- [What the exercise asks]: Can you copy down all of the lines below word for word, without changing anything?

--- begin Exercise materials ---

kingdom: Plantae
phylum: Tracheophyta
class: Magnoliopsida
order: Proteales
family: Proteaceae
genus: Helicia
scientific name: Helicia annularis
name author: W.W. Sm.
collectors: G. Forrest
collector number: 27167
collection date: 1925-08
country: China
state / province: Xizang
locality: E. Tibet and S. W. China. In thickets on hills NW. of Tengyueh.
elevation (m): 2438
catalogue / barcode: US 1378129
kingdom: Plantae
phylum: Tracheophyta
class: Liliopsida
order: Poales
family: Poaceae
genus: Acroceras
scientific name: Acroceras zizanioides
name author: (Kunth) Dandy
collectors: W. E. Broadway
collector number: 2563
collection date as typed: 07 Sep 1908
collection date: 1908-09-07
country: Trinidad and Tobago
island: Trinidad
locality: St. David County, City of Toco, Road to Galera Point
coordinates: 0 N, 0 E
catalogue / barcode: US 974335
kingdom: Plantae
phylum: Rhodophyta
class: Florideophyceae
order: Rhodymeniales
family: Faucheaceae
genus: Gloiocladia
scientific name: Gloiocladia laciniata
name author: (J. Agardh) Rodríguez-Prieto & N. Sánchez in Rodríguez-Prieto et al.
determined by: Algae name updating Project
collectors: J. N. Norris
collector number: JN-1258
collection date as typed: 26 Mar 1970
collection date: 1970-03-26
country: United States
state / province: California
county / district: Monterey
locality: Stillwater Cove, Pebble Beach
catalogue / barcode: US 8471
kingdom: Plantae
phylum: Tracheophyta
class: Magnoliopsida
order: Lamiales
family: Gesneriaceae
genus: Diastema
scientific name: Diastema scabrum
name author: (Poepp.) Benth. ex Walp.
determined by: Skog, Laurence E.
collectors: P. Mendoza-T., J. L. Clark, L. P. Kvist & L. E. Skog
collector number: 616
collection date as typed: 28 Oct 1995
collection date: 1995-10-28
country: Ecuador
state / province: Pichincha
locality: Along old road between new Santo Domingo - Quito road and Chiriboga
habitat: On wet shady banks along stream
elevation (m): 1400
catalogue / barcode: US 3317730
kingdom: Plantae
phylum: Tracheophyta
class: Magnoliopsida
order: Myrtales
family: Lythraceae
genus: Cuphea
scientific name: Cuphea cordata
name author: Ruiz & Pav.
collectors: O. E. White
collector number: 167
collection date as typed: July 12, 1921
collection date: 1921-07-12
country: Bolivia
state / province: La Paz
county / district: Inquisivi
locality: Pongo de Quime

--- end Exercise materials ---

- [Written response]:
kingdom: Plantae
phylum: Tracheophyta
class: Magnoliopsida
order: Proteales
family: Proteaceae
genus: Helicia
scientific name: Helicia annularis
name author: W.W. Sm.
collectors: G. Forrest
collector number: 27167
collection date: 1925-08
country: China
state / province: Xizang
locality: E. Tibet and S. W. China. In thickets on hills NW. of Tengyueh.
elevation (m): 2438
catalogue / barcode: US 1378129
kingdom: Plantae
phylum: Tracheophyta
class: Liliopsida
order: Poales
family: Poaceae
genus: Acroceras
scientific name: Acroceras zizanioides
name author: (Kunth) Dandy
collectors: W. E. Broadway
collector number: 2563
collection date as typed: 07 Sep 1908
collection date: 1908-09-07
country: Trinidad and Tobago
island: Trinidad
locality: St. David County, City of Toco, Road to Galera Point
coordinates: 0 N, 0 E
catalogue / barcode: US 974335
kingdom: Plantae
phylum: Rhodophyta
class: Florideophyceae
order: Rhodymeniales
family: Faucheaceae
genus: Gloiocladia
scientific name: Gloiocladia laciniata
name author: (J. Agardh) Rodríguez-Prieto & N. Sánchez in Rodríguez-Prieto et al.
determined by: Algae name updating Project
collectors: J. N. Norris
collector number: JN-1258
collection date as typed: 26 Mar 1970
collection date: 1970-03-26
country: United States
state / province: California
county / district: Monterey
locality: Stillwater Cove, Pebble Beach
catalogue / barcode: US 8471
kingdom: Plantae
phylum: Tracheophyta
class: Magnoliopsida
order: Lamiales
family: Gesneriaceae
genus: Diastema
scientific name: Diastema scabrum
name author: (Poepp.) Benth. ex Walp.
determined by: Skog, Laurence E.
collectors: P. Mendoza-T., J. L. Clark, L. P. Kvist & L. E. Skog
collector number: 616
collection date as typed: 28 Oct 1995
collection date: 1995-10-28
country: Ecuador
state / province: Pichincha
locality: Along old road between new Santo Domingo - Quito road and Chiriboga
habitat: On wet shady banks along stream
elevation (m): 1400
catalogue / barcode: US 3317730
kingdom: Plantae
phylum: Tracheophyta
class: Magnoliopsida
order: Myrtales
family: Lythraceae
genus: Cuphea
scientific name: Cuphea cordata
name author: Ruiz & Pav.
collectors: O. E. White
collector number: 167
collection date as typed: July 12, 1921
collection date: 1921-07-12
country: Bolivia
state / province: La Paz
county / district: Inquisivi
locality: Pongo de Quime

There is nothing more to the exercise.